Data for processing START

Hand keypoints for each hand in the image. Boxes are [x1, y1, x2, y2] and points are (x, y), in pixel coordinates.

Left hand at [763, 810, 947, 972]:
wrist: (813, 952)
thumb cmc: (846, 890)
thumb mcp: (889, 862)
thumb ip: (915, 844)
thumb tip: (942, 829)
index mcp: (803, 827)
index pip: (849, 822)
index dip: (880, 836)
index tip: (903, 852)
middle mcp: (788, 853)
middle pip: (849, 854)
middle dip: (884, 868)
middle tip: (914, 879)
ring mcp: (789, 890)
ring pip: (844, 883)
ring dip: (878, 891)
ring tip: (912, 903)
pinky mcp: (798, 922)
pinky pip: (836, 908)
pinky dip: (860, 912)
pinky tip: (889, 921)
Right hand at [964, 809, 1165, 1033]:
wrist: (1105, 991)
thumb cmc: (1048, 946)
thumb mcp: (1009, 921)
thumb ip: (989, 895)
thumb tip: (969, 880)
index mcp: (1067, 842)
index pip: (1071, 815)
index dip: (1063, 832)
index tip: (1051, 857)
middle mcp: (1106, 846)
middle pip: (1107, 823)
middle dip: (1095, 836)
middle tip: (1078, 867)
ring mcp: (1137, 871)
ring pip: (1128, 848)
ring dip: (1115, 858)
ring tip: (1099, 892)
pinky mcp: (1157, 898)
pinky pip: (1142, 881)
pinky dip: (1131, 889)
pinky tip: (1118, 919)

Data for processing END
Data for processing START

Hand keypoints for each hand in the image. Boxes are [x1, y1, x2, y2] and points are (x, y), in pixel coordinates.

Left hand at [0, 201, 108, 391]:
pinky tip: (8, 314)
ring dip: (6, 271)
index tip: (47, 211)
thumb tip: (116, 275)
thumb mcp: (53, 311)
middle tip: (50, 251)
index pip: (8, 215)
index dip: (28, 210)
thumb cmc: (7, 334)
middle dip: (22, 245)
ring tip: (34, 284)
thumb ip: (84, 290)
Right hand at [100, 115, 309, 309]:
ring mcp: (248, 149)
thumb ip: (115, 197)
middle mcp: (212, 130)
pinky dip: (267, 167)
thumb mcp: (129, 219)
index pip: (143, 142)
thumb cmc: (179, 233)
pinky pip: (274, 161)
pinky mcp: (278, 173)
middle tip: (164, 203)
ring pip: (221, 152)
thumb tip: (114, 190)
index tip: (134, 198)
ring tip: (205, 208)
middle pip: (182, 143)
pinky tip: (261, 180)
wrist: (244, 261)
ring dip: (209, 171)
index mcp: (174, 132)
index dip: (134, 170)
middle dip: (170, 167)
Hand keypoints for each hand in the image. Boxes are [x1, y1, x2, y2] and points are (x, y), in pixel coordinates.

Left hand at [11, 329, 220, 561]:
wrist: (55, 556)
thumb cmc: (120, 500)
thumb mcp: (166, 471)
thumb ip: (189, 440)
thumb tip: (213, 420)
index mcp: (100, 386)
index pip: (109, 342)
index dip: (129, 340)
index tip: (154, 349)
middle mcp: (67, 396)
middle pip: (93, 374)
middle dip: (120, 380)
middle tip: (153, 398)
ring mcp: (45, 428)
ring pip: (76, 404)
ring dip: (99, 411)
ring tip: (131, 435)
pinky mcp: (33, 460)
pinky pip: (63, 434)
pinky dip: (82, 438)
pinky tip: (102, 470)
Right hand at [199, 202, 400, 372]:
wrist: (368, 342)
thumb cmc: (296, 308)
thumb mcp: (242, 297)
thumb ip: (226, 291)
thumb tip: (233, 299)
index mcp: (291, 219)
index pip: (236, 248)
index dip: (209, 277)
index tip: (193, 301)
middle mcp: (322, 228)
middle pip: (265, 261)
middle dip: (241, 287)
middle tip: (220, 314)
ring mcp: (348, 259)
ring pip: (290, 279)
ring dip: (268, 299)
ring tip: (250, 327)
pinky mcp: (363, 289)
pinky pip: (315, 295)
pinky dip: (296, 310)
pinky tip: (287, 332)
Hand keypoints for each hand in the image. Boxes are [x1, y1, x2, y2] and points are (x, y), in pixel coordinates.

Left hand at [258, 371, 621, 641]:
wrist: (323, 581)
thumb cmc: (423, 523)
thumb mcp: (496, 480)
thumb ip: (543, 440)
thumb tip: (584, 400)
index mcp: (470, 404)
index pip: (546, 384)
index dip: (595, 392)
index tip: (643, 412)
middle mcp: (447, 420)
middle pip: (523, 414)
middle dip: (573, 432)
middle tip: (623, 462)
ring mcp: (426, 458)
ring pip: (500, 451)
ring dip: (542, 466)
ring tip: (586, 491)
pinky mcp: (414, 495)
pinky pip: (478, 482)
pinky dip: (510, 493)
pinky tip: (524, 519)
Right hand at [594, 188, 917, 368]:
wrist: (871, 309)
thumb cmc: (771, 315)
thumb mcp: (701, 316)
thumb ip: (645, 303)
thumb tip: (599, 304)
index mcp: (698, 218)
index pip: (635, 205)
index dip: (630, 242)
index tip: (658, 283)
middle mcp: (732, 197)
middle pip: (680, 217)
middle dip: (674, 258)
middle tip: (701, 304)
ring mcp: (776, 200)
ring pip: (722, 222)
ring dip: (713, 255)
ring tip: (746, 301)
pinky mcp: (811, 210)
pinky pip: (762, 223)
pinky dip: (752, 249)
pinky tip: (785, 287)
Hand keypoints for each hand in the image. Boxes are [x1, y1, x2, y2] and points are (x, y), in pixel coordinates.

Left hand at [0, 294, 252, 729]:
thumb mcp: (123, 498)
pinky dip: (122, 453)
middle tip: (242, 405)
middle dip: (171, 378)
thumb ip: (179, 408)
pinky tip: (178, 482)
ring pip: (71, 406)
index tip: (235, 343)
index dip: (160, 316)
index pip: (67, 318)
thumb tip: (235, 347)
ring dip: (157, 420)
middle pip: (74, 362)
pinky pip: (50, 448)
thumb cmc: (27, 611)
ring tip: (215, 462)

Data for processing END

Task prompt — Everything above from the line with "pinky tip: (178, 482)" to the line with "ring tip: (215, 462)", both included, must be repeated exactly, and nothing outside that range.

Output of the exercise —
pinky tip: (178, 482)
ring pip: (71, 406)
index tip: (235, 343)
index dip: (160, 316)
index pip: (67, 318)
thumb tip: (235, 347)
ring dip: (157, 420)
middle pip: (74, 362)
pinky pip: (50, 448)
thumb cmc: (27, 611)
ring tip: (215, 462)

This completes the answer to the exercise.